*TASK STATEMENT*
Only certain lines below are wanted: those starting at the line containing "864 456 2.12" and ending at the line containing "828 734 2.24", both included, each retyped exactly.

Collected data
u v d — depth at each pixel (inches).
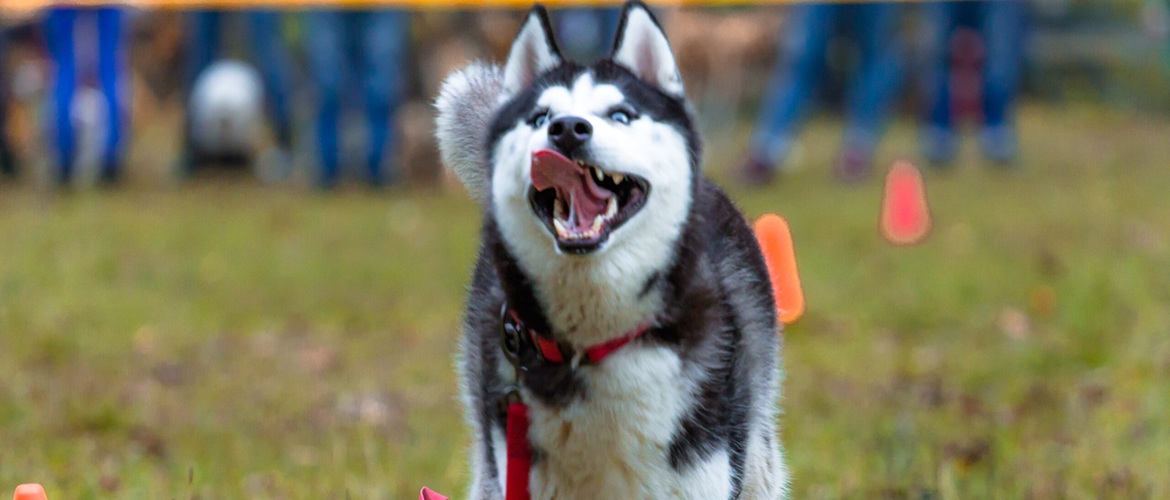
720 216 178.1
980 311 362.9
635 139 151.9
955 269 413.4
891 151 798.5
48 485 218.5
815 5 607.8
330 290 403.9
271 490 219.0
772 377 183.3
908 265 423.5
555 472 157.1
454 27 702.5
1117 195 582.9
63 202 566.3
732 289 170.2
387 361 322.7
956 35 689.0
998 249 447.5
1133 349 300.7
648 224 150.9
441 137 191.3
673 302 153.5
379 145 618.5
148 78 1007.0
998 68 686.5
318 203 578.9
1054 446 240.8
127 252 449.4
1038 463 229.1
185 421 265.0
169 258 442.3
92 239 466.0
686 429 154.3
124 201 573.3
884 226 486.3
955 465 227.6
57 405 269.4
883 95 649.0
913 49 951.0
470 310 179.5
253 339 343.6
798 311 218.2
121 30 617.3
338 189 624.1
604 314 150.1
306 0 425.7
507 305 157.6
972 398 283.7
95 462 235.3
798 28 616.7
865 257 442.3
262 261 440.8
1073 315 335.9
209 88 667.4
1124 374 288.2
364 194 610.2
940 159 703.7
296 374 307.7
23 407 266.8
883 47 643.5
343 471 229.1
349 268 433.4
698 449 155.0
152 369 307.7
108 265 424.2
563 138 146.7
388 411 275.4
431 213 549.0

...

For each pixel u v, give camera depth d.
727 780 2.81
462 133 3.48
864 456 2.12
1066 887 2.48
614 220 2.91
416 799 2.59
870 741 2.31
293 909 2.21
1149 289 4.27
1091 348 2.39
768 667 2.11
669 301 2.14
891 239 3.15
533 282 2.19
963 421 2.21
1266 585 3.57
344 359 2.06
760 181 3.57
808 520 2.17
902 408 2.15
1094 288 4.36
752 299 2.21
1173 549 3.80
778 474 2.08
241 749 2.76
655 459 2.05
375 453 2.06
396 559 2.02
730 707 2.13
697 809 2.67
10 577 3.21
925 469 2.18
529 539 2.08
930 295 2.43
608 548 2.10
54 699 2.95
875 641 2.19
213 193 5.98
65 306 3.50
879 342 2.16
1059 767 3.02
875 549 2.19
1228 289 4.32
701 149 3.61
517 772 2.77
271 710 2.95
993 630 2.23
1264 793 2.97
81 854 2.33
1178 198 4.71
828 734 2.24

*ANSWER TO THIS TASK*
864 456 2.12
1066 887 2.48
614 220 2.91
416 799 2.59
870 741 2.31
293 909 2.21
1149 289 4.27
1091 348 2.39
768 667 2.11
669 301 2.14
891 239 3.15
533 282 2.19
963 421 2.21
1266 585 3.57
344 359 2.06
760 181 3.57
808 520 2.17
902 408 2.15
1094 288 4.36
752 299 2.21
1173 549 3.80
778 474 2.08
241 749 2.76
655 459 2.05
375 453 2.06
396 559 2.02
730 707 2.13
697 809 2.67
10 577 3.21
925 469 2.18
529 539 2.08
930 295 2.43
608 548 2.10
54 699 2.95
875 641 2.19
213 193 5.98
65 306 3.50
879 342 2.16
1059 767 3.02
875 549 2.19
1228 289 4.32
701 149 3.61
517 772 2.77
271 710 2.95
993 630 2.23
1264 793 2.97
81 854 2.33
1178 198 4.71
828 734 2.24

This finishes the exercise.